Material for this task
● ● ● ● ●
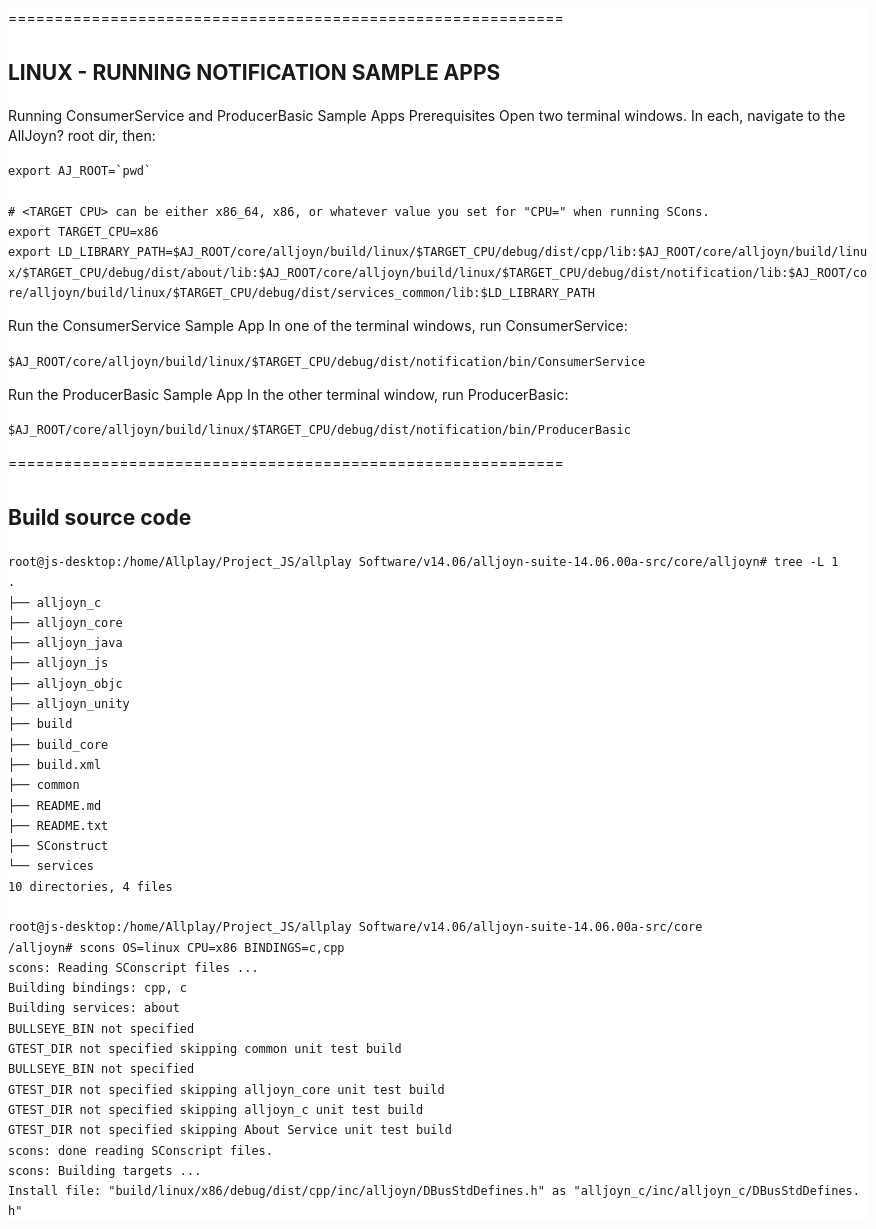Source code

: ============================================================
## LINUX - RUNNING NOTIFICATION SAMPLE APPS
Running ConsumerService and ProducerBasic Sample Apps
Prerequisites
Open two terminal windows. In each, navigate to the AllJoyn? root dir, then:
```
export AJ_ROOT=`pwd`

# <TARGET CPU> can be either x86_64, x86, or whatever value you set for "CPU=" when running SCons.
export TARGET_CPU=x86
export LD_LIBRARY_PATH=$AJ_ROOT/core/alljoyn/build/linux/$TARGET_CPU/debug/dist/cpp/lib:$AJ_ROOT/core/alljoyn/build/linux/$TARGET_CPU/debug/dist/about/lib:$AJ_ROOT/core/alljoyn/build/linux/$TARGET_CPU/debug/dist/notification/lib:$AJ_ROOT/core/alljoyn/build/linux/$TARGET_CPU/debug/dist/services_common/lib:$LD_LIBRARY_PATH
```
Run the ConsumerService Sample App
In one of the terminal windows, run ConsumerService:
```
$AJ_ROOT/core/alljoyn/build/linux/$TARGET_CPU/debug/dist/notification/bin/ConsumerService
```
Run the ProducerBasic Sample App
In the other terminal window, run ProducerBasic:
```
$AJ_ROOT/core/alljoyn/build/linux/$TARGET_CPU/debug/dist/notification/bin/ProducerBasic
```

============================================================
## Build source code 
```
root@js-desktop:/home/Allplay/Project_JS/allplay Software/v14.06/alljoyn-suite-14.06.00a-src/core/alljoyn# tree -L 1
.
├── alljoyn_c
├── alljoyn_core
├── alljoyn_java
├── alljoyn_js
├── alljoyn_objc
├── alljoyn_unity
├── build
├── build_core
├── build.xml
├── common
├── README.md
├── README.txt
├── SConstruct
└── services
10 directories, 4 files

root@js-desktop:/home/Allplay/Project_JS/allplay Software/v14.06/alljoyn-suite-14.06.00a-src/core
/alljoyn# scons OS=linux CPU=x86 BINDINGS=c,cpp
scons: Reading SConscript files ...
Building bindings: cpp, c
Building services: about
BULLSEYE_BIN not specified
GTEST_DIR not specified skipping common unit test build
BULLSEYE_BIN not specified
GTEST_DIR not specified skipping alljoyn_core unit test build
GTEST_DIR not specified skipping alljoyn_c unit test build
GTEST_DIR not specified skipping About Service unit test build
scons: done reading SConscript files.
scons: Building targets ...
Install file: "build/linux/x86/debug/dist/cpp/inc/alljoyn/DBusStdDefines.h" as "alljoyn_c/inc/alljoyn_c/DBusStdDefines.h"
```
● ● ● ● ●
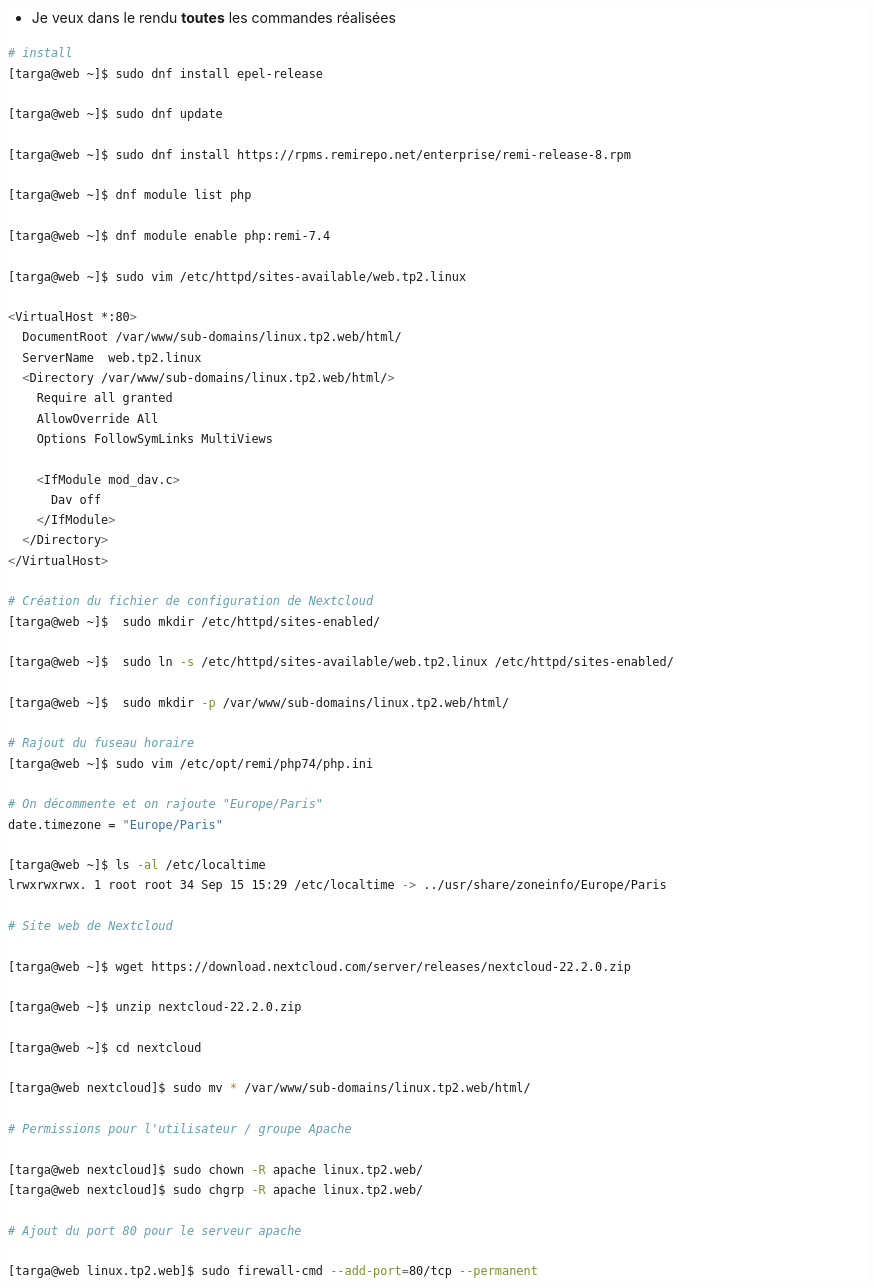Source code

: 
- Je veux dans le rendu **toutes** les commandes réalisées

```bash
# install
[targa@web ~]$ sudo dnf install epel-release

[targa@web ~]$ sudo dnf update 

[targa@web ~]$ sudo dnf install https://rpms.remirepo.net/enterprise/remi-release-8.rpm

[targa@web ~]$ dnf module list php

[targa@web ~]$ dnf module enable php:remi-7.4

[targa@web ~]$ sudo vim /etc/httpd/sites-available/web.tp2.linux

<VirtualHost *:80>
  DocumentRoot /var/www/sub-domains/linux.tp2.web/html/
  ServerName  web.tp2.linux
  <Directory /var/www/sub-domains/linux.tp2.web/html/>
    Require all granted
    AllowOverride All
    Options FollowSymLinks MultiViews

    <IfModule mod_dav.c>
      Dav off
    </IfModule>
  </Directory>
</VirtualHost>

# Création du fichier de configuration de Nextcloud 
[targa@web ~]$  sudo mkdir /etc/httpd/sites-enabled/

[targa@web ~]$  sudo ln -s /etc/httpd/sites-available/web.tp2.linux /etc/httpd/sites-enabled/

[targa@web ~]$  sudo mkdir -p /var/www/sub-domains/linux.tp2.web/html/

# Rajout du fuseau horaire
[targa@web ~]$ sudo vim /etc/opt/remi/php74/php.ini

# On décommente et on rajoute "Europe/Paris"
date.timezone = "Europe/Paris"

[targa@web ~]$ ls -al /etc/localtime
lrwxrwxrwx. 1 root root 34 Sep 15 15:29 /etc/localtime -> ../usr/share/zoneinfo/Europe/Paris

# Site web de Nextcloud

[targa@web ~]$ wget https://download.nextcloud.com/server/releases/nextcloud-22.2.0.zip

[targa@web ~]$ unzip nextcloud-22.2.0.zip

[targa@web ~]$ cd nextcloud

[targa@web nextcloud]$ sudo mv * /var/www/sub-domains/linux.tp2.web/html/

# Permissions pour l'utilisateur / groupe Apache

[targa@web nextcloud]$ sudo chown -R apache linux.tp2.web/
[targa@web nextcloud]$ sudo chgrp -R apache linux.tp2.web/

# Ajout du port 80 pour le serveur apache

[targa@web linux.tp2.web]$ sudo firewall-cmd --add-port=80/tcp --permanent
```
● ● ● ● ●
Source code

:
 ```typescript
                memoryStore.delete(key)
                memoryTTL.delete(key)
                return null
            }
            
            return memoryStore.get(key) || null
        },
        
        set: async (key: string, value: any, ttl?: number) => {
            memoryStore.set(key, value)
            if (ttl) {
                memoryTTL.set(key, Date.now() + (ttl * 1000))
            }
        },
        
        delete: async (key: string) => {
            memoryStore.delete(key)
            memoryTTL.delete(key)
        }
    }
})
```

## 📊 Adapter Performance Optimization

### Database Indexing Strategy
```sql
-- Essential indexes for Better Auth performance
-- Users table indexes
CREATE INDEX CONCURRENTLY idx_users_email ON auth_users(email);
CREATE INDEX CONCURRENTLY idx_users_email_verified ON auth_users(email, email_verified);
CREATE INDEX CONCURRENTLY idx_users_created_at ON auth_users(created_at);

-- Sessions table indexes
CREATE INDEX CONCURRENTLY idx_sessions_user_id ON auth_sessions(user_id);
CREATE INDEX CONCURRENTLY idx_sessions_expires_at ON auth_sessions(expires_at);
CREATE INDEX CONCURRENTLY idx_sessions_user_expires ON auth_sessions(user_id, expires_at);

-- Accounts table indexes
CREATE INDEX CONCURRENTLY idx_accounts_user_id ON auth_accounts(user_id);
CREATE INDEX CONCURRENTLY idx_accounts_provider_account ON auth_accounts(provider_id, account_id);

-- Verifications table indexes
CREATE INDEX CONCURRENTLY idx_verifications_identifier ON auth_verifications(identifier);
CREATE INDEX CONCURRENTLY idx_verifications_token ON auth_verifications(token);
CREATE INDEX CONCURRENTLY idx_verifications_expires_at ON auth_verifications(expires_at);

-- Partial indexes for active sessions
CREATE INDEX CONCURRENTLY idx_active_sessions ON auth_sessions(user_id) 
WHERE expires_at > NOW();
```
● ● ● ● ●
Prompt
Pick out every line of the listing containing the word "ProducerBasic", and show those lines.

Answer to this task
Running ConsumerService and ProducerBasic Sample Apps
Run the ProducerBasic Sample App
In the other terminal window, run ProducerBasic:
$AJ_ROOT/core/alljoyn/build/linux/$TARGET_CPU/debug/dist/notification/bin/ProducerBasic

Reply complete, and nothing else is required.